Polecenie A =>
Przepisz fragment tekstu od słów „Epic Games Store wyłącza” aż do słów „jak do fortnita.” włącznie, zmieniając nazwę „Hyper Light Drifter” na „Hollow Knight”.
Polecenie B =>
Przełóż na angielski to zdanie z fragmentu tekstu: „Naprawdę trzeba robić osobny artykuł tylko i wyłącznie dla tego, że w jakiejś grze został wyłączony zapis stanu gry w chmurze?”

Fragment tekstu =>

▬▬▬▬▬▬▬▬▬▬

Epic Games Store wyłącza zapis stanu gry w chmurze dla darmowego Hyper Light Drifter
EGS jaki jest, każdy widzi, ale Hyper Light Drifter jest wyśmienity, grałem gdzieś półtora roku temu, a OST do dzisiaj zdarza mi się słuchać, polecam gorąco.
Dokładnie. Nie wszystkie gry oferują takiej opcji.
Szybko poszło. Jeszcze nie zdążyli na dobre uruchomić funkcji a już dowiadujemy się, że w niektórych tytułach nie będzie obsługiwana a w innych nie działa.
epic wprowadza patche do launchera tak samo jak do fortnita.
Naprawdę trzeba robić osobny artykuł tylko i wyłącznie dla tego, że w jakiejś grze został wyłączony zapis stanu gry w chmurze?
Tak, bo hejterzy muszą mieć gdzie wylewać swoje żale, a przy okazji każdy oddzielny news dzięki temu generuje wejścia na stronę i wyświetlenia reklam :)
W GOL'u wiedzą, jak przyciągnąć forumowych dzbanów, którzy szybko rozruszają newsa. Każdy news o EGS gwarantuje kilka komentarzy od gości pokroju kęsika, którzy wiecznie wylewają swoje żale. Kęsika to ja w ogolę radzę ignorować, gościu zmienia zdanie w zależności od sytuacji. Dzisiaj ubóstwia steama, a jeszcze parę lat temu wypowiadał się o nim tak xD --->
Nigdy nie widziałem, żeby kęsik ubóstwiał Steama, widziałem jedynie jak mówił, że Steam jest lepszy od Epic Games Store, a to nie jest ubóstwienie Steama.
Z GfWL nie miałem większych problemów (w przeciwieństwie do Steama, Origina czy uPlay) ale daleki jestem do jego wychwalania.
Dharxen skończ te swoje głupoty. Akurat kto jak kto ale ja jestem bardzo stały w uczuciach.

▬▬▬▬▬▬▬▬▬▬

Dostarczone dane =>
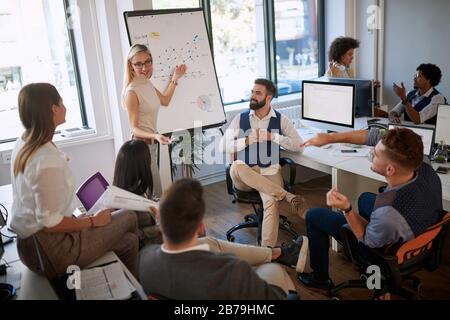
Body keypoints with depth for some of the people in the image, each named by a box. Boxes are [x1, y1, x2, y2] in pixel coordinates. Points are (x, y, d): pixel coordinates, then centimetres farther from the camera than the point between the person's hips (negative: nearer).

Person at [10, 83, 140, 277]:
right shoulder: (49, 161, -30)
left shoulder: (22, 145, 1)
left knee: (128, 240, 14)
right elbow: (51, 222, -25)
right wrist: (93, 221, -11)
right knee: (128, 217, 5)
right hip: (50, 251, -9)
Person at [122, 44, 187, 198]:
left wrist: (175, 78, 21)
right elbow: (134, 129, -17)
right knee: (155, 193, -4)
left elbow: (165, 100, 23)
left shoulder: (147, 83, 5)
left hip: (151, 142, 8)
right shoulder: (132, 91, -19)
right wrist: (155, 136, -33)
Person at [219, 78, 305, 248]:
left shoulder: (281, 120, 5)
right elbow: (223, 146, -1)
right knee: (236, 166, -36)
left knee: (271, 202, -34)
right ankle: (287, 196, -30)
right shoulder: (240, 118, 6)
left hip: (270, 172, -1)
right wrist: (248, 140, -14)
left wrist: (272, 137, -13)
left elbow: (299, 145, -4)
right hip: (244, 176, 2)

▬▬▬▬▬▬▬▬▬▬

Rozwiązanie zadania A =>
Epic Games Store wyłącza zapis stanu gry w chmurze dla darmowego Hollow Knight
EGS jaki jest, każdy widzi, ale Hollow Knight jest wyśmienity, grałem gdzieś półtora roku temu, a OST do dzisiaj zdarza mi się słuchać, polecam gorąco.
Dokładnie. Nie wszystkie gry oferują takiej opcji.
Szybko poszło. Jeszcze nie zdążyli na dobre uruchomić funkcji a już dowiadujemy się, że w niektórych tytułach nie będzie obsługiwana a w innych nie działa.
epic wprowadza patche do launchera tak samo jak do fortnita.

Rozwiązanie zadania B =>
Do they really have to write a separate article solely because cloud saving was disabled in some game?